▶ _About this task_
Reproduce the items below word for word, from the first line through the line containing "Count the number", inclusive.

▶ _Supplied records_

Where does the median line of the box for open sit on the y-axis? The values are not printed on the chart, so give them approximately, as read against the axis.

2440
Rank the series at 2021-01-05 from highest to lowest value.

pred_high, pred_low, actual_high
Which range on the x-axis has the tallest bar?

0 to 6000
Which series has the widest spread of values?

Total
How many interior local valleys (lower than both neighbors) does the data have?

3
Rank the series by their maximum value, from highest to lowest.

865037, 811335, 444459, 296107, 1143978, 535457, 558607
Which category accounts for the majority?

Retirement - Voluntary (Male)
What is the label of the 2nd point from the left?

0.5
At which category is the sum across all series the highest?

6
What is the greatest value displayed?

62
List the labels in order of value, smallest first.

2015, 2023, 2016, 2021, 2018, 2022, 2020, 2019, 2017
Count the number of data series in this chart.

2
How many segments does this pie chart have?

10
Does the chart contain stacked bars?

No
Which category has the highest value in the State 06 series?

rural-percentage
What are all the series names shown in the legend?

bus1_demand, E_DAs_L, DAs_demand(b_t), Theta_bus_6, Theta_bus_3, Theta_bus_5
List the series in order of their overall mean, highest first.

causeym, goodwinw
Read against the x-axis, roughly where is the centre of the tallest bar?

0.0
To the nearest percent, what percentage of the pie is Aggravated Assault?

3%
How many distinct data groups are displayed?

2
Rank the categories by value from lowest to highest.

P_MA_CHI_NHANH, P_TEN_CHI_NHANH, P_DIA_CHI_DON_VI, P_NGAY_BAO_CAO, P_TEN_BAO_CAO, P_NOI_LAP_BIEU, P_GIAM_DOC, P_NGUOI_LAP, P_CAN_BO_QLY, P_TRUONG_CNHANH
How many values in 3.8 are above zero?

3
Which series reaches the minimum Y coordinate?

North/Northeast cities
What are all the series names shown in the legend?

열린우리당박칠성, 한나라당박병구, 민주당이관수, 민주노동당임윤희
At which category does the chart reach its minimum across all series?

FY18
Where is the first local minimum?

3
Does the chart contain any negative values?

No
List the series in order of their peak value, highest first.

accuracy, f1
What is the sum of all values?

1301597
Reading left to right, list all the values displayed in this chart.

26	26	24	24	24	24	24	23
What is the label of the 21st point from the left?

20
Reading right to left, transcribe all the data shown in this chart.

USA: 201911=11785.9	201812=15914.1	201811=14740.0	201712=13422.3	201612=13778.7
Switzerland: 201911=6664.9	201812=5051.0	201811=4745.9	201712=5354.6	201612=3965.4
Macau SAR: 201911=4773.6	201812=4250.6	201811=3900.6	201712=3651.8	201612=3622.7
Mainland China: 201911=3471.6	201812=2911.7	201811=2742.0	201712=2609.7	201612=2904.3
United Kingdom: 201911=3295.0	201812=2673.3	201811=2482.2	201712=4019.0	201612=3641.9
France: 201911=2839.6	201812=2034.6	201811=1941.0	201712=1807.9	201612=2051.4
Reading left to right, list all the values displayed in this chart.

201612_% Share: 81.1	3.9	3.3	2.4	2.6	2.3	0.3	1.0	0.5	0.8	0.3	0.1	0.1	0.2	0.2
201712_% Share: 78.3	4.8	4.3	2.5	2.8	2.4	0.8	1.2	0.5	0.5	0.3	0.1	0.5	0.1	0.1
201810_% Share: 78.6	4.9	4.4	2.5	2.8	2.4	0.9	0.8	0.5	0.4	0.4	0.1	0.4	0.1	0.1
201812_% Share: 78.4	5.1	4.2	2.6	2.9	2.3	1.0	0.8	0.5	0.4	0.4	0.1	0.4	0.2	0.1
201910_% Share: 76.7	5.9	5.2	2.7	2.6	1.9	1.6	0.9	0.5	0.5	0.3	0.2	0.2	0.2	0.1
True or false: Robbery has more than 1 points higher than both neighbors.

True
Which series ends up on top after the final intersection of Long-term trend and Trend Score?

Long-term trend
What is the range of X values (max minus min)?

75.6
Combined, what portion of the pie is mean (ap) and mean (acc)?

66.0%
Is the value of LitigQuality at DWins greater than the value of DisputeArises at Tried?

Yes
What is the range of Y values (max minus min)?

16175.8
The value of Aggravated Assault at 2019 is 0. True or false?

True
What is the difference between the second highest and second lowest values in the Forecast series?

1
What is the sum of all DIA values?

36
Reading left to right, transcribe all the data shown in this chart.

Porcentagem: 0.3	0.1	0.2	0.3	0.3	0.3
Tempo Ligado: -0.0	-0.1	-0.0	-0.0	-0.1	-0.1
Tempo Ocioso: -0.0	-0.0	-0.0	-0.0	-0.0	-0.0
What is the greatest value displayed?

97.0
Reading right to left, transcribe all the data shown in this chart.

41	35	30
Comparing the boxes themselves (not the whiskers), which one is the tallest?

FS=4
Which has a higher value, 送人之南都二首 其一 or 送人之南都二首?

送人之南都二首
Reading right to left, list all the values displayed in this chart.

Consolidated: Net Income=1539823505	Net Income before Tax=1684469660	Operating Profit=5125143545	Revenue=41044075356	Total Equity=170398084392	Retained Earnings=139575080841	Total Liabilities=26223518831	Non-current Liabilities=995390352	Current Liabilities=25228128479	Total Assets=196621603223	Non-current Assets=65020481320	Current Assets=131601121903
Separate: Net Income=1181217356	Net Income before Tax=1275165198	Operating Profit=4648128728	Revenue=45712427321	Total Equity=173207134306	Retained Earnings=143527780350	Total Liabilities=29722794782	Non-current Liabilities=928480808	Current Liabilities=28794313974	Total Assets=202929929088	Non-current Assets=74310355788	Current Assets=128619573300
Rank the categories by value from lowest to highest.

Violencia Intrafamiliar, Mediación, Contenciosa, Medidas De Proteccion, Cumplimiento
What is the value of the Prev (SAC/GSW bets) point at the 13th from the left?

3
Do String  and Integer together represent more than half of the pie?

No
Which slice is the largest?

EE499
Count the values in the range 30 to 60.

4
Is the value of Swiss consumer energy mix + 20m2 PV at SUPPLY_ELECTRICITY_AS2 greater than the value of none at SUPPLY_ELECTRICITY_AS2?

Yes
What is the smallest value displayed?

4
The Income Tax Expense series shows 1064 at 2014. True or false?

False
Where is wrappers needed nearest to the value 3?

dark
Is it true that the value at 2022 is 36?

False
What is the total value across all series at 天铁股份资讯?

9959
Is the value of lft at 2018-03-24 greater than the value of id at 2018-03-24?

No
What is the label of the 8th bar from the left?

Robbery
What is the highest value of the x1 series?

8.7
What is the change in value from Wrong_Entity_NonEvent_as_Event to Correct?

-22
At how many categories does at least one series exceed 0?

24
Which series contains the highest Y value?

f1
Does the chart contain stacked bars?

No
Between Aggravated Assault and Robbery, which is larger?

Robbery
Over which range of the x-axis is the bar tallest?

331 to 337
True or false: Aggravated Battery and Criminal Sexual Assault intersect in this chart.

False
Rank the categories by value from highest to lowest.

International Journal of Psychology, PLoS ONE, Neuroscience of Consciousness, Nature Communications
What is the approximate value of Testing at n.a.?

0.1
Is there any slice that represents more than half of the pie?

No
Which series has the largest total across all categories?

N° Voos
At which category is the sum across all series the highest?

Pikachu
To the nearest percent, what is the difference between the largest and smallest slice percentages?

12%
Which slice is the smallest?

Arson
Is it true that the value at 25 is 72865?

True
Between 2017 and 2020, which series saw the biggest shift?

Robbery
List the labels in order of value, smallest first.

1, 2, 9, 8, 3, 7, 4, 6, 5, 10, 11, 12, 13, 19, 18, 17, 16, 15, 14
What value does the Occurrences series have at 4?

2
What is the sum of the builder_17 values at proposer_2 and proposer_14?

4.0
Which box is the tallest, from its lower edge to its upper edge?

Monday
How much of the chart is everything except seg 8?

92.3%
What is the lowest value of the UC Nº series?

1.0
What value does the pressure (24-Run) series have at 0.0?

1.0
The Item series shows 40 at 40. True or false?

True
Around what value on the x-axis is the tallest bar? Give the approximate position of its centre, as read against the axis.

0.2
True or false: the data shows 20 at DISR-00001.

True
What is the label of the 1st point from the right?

▶ _Task response_
Where does the median line of the box for open sit on the y-axis? The values are not printed on the chart, so give them approximately, as read against the axis.

2440
Rank the series at 2021-01-05 from highest to lowest value.

pred_high, pred_low, actual_high
Which range on the x-axis has the tallest bar?

0 to 6000
Which series has the widest spread of values?

Total
How many interior local valleys (lower than both neighbors) does the data have?

3
Rank the series by their maximum value, from highest to lowest.

865037, 811335, 444459, 296107, 1143978, 535457, 558607
Which category accounts for the majority?

Retirement - Voluntary (Male)
What is the label of the 2nd point from the left?

0.5
At which category is the sum across all series the highest?

6
What is the greatest value displayed?

62
List the labels in order of value, smallest first.

2015, 2023, 2016, 2021, 2018, 2022, 2020, 2019, 2017
Count the number of data series in this chart.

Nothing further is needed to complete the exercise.